The tale is set in motion one New Year's Eve when three guys in a pickup stumble on a small, downed plane, lying broken in the woods and buried in snow. After closer investigation, brothers Hank and Jacob Mitchell (Bill Paxton and Billy Bob Thornton), along with pal Lou (Brent Briscoe), discover one dead occupant and a duffel bag containing $4.4 million.

"It's the American dream in a goddamn gym bag," mutters Lou in an all-too-accurate summation of the windfall.

Lou, fat, unemployed and alcoholic, and Jacob, just as jobless as well as what folks used to call "slow," are of a mind to take the money and run. Hank, on the other hand, is the cautious corner of the triangle. Married to expectant mom Sarah (Bridget Fonda), the responsible accountant and father-to-be urges his companions to entrust the money to him for safekeeping. Wait until the authorities find the plane, he explains, and if no one mentions the loot, the three can safely assume it was ill-gotten gains. Who's going to cry about a dead drug dealer and his missing money bag anyway?

Jacob and Lou don't like it, but Hank tells the dissenters that they either agree to his plan or he'll turn the money in now. All they have to do is keep their mouths shut until the spring thaw. Easier said than done.

The first thread to unravel, ironically, is Hank himself, who can't refrain from blurting the news to Sarah. In what is the film's only unconvincing transformation, Sarah evolves from sensible initial reluctance to gradual acceptance to machinations of Lady Macbethian proportions. It may be somewhat implausible, but Fonda makes her character's bizarre about-face compulsively watchable, as she sheds her veneer of middle-class complacency and happy marriage to reveal a pool of festering resentment.

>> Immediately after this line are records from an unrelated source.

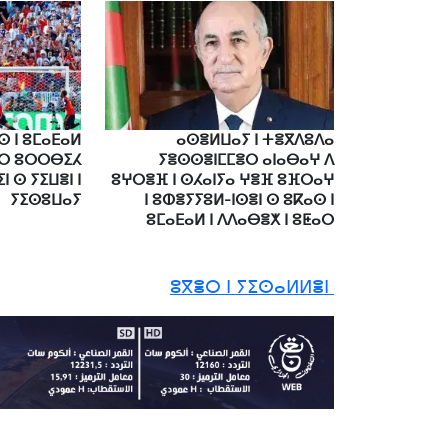
ⵙ ⵏ ⵓⵎⴰⴹⴰⵍ
ⴰⵙⴻⵍⵡⴰⵢ ⵏ ⵜⴻⴳⴷⵓⴷⴰ
ⵔ ⵓⵔⵔⴱⵉⵃ
ⵢⴻⵙⵙⴻⵏⵎⵎⴻⵔ ⴰⵏⴰⴱⴰⵖ ⴷ
 ⵙ ⵢⵉⵡⴻⵏ ⵏ
ⵓⵖⵔⴻⴼ ⵏ ⵙⵃⴰⵏⵢⴰ ⵖⴻⴼ ⵓⴼⵔⴰⵖ
ⵢⵉⵙⵓⵡⴰⵢ
ⵏ ⵓⵀⴻⵢⵢⵓⵍ-ⵏⵙⴻⵏ ⵙ ⵓⴽⴰⵙ ⵏ
ⵓⵎⴰⴹⴰⵍ ⵏ ⴷⴷⴰⴱⴻⵅ ⵏ ⵓⵟⴰⵔ
ⵓⴳⴻⵔ ⵏ ⵢⵉⵙⴰⵍⵍⴻⵏ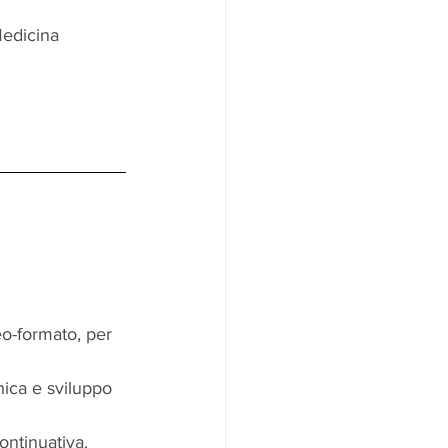
Medicina 
o-formato, per 
inica e sviluppo 
ontinuativa. 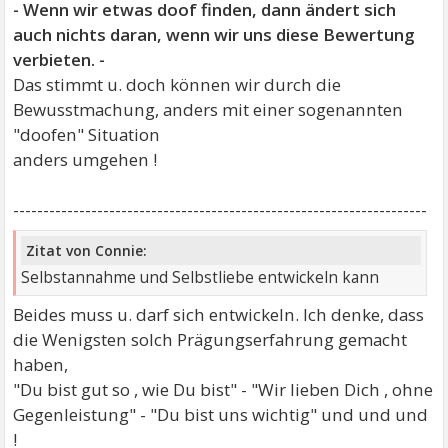
- Wenn wir etwas doof finden, dann ändert sich
auch nichts daran, wenn wir uns diese Bewertung
verbieten. -
Das stimmt u. doch können wir durch die
Bewusstmachung, anders mit einer sogenannten
"doofen" Situation
anders umgehen !
---------------------------------------------------------------------
Zitat von Connie:
Selbstannahme und Selbstliebe entwickeln kann
Beides muss u. darf sich entwickeln. Ich denke, dass
die Wenigsten solch Prägungserfahrung gemacht
haben,
"Du bist gut so , wie Du bist" - "Wir lieben Dich , ohne
Gegenleistung" - "Du bist uns wichtig" und und und
!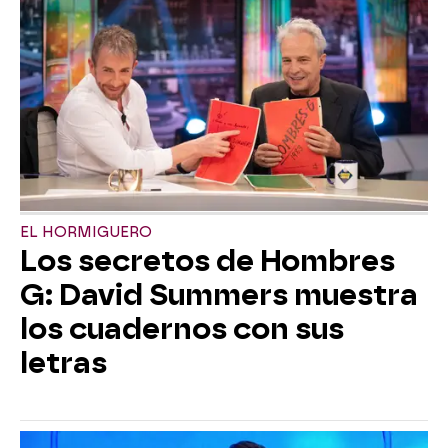
EL HORMIGUERO
Los secretos de Hombres
G: David Summers muestra
los cuadernos con sus
letras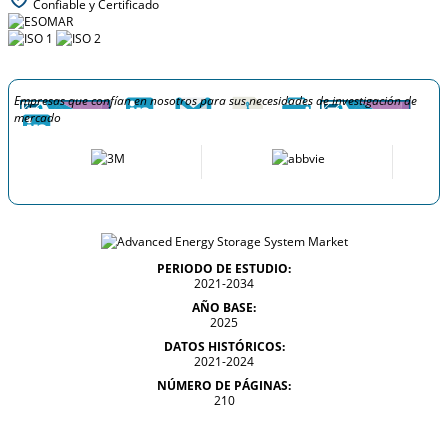
Confiable y Certificado
Empresas que confían en nosotros para sus necesidades de investigación de
mercado
PERIODO DE ESTUDIO:
2021-2034
AÑO BASE:
2025
DATOS HISTÓRICOS:
2021-2024
NÚMERO DE PÁGINAS:
210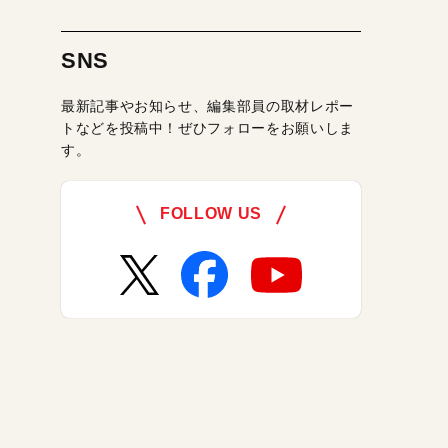
SNS
最新記事やお知らせ、編集部員の取材レポー
トなどを投稿中！ぜひフォローをお願いしま
す。
FOLLOW US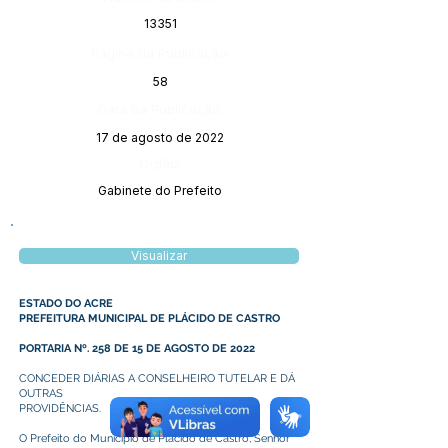
13351
Página da Publicação:
58
Data da Publicação:
17 de agosto de 2022
Órgão:
Gabinete do Prefeito
Visualizar
ESTADO DO ACRE
PREFEITURA MUNICIPAL DE PLÁCIDO DE CASTRO
PORTARIA Nº. 258 DE 15 DE AGOSTO DE 2022
CONCEDER DIÁRIAS A CONSELHEIRO TUTELAR E DÁ
OUTRAS
PROVIDÊNCIAS.
O Prefeito do Município de Plácido de Castro, Senhor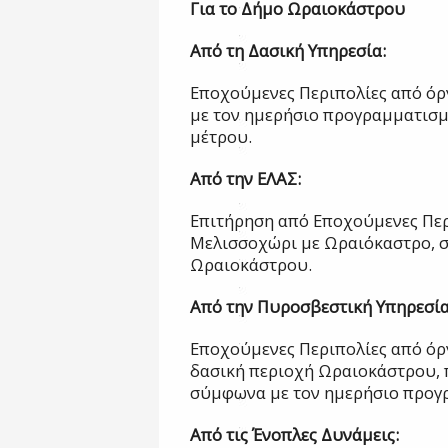
Για το Δήμο Ωραιοκάστρου
Από τη Δασική Υπηρεσία:
Εποχούμενες Περιπολίες από όρ
με τον ημερήσιο προγραμματισμ
μέτρου.
Από την ΕΛΑΣ:
Επιτήρηση από Εποχούμενες Περ
Μελισσοχώρι με Ωραιόκαστρο, σ
Ωραιοκάστρου.
Από την Πυροσβεστική Υπηρεσία
Εποχούμενες Περιπολίες από όρ
δασική περιοχή Ωραιοκάστρου, 
σύμφωνα με τον ημερήσιο προγ
Από τις Ένοπλες Δυνάμεις: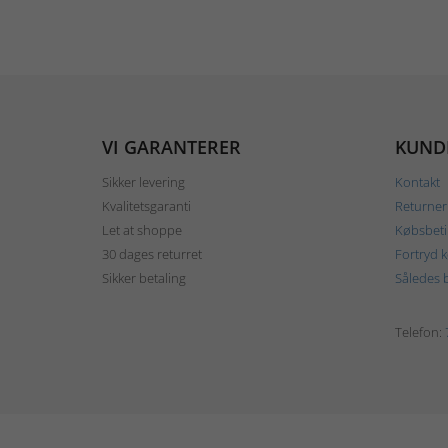
VI GARANTERER
KUND
Sikker levering
Kontakt
Kvalitetsgaranti
Returner
Let at shoppe
Købsbeti
30 dages returret
Fortryd 
Sikker betaling
Således b
Telefon: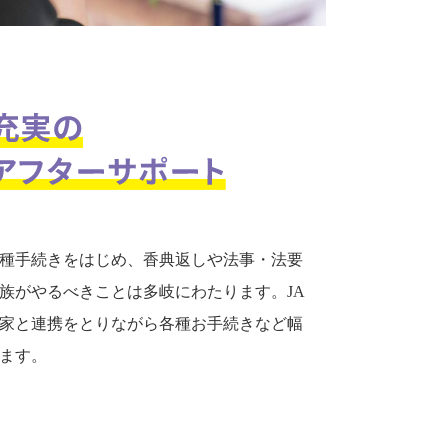
種手続きをはじめ、香典返しや法事・法要
族がやるべきことは多岐にわたります。JA
家と連携をとりながら各種お手続きなど幅
ます。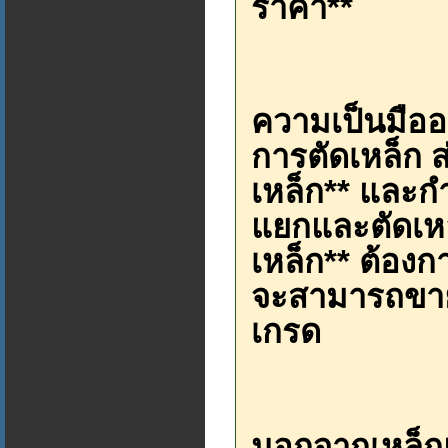
ราคา**
ความเป็นมือ
การตัดเหล็ก ส
เหล็ก** และก
แยกและตัดเหล
เหล็ก** ต้องกา
จะสามารถขาย
เกรด
นอกจากเหล็ก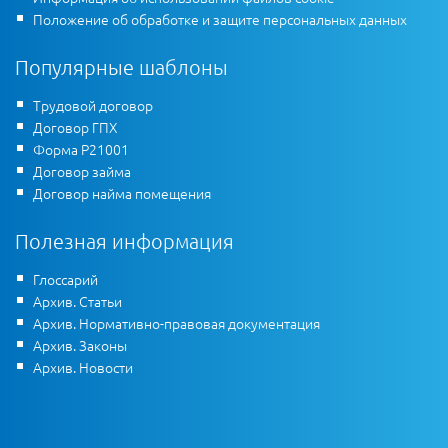
Положение об обработке и защите персональных данных
Популярные шаблоны
Трудовой договор
Договор ГПХ
Форма Р21001
Договор займа
Договор найма помещения
Полезная информация
Глоссарий
Архив. Статьи
Архив. Нормативно-правовая документация
Архив. Законы
Архив. Новости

Other loose fibers start to pull from the plan's fabric – with appalling consequences – as an outsider accidentally gets too close to the secret and the financially strapped Lou decides he cannot wait a few months for his share. Here is where the film really hits its stride, as the constellation of clutchers enters the territory of shifting allegiance and treachery.

The linchpin of the narrative is Jacob, torn between loyalty to his brother and to his best friend, Lou. With long, unkempt hair sticking out of his ever-present knit cap, and the nosepiece of his unfashionable glasses held together with duct tape, Jacob may be a geeky dimwit, but he acts as the moral force at the center of "A Simple Plan," a movie whose baroque structure grows more convoluted even as the plan disintegrates. As he did in "Sling Blade," Thornton turns a potentially mannered caricature into a richly nuanced and ultimately poignant performance.

Alternating between wide shots that poetically utilize the emptiness of the frozen Midwest and claustrophobic close-ups of his players' emotionally ravaged faces, Raimi gets the most out of a deceptively elemental plot. What he gets is the power of psychological truth over flashy effects and the importance of such old-fashioned notions as right and wrong – not to mention the occasional difficulty of telling the two apart.

With its emphasis on hard choices, uneasy moral compromises and bad ends, "Of Mice and Men" isn't this parable's only antecedent. "A Simple Plan" also calls to mind John Huston's great "The Treasure of the Sierra Madre." "Simple" and "Treasure" both caution that the love of money is the root of all evil, but Raimi's appreciative but not slavish homage to the 1948 film shimmers with another, equally volatile kind of love – the dark and often destructive bond between brothers.